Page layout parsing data
##########
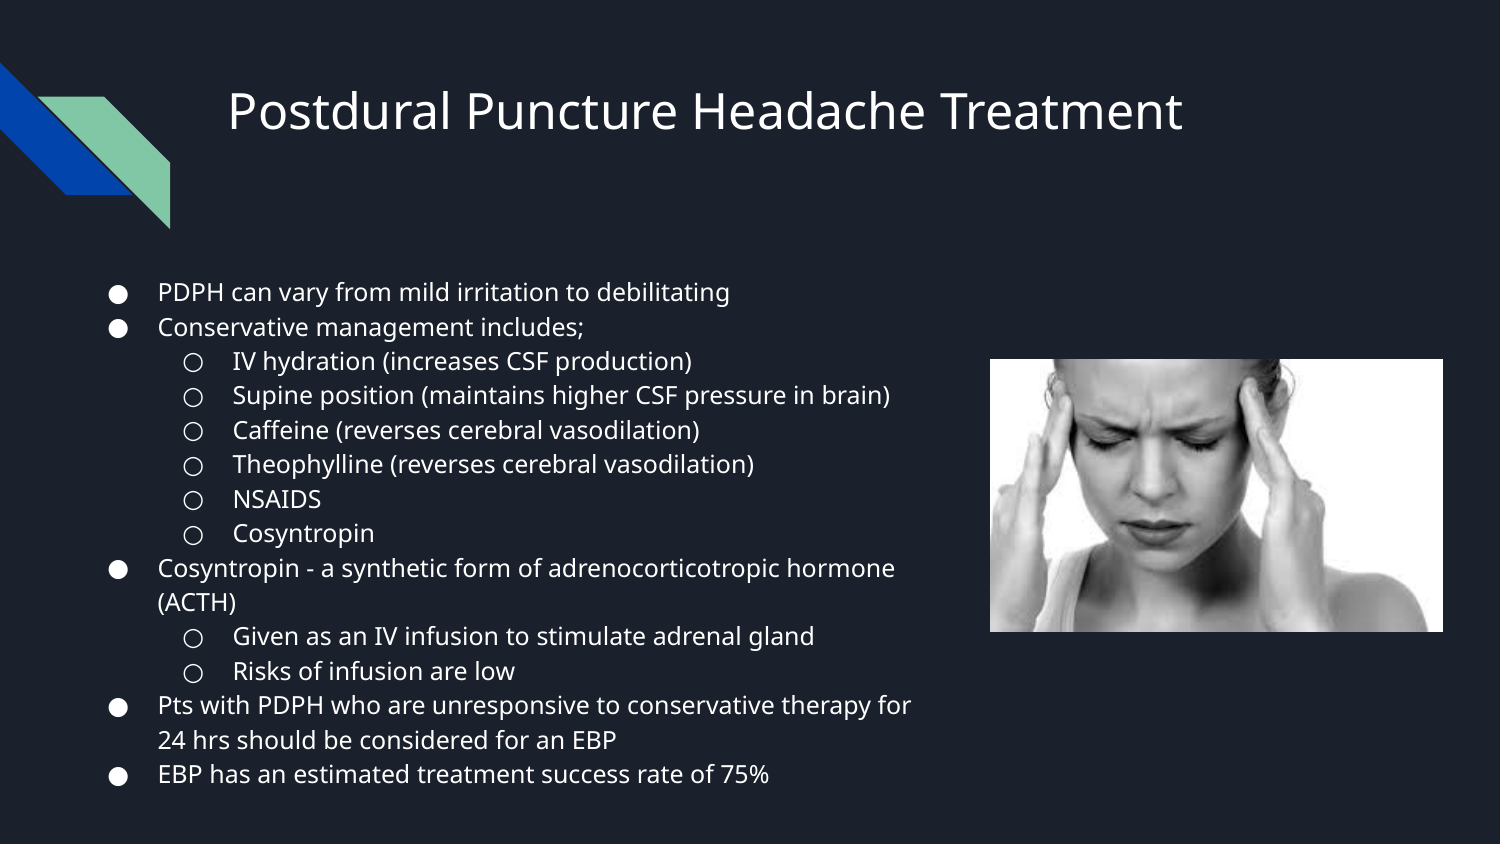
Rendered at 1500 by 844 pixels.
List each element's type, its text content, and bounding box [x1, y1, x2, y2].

list PDPH can vary from mild irritation to debilitating Conservative management includes; IV hydration (increases CSF production) Supine position (maintains higher CSF pressure in brain) Caffeine (reverses cerebral vasodilation) Theophylline (reverses cerebral vasodilation) NSAIDS Cosyntropin Cosyntropin - a synthetic form of adrenocorticotropic hormone (ACTH) Given as an IV infusion to stimulate adrenal gland Risks of infusion are low Pts with PDPH who are unresponsive to conservative therapy for 24 hrs should be considered for an EBP EBP has an estimated treatment success rate of 75% [67, 257, 960, 735]
picture [990, 359, 1443, 633]
title Postdural Puncture Headache Treatment [212, 64, 1368, 215]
##########
Exercise brief:
Print out every record above exactly as given. Do not include the pictures.

Exercise response:
Rendered at 1500 by 844 pixels.
List each element's type, its text content, and bounding box [x1, y1, x2, y2].

list PDPH can vary from mild irritation to debilitating Conservative management includes; IV hydration (increases CSF production) Supine position (maintains higher CSF pressure in brain) Caffeine (reverses cerebral vasodilation) Theophylline (reverses cerebral vasodilation) NSAIDS Cosyntropin Cosyntropin - a synthetic form of adrenocorticotropic hormone (ACTH) Given as an IV infusion to stimulate adrenal gland Risks of infusion are low Pts with PDPH who are unresponsive to conservative therapy for 24 hrs should be considered for an EBP EBP has an estimated treatment success rate of 75% [67, 257, 960, 735]
picture [990, 359, 1443, 633]
title Postdural Puncture Headache Treatment [212, 64, 1368, 215]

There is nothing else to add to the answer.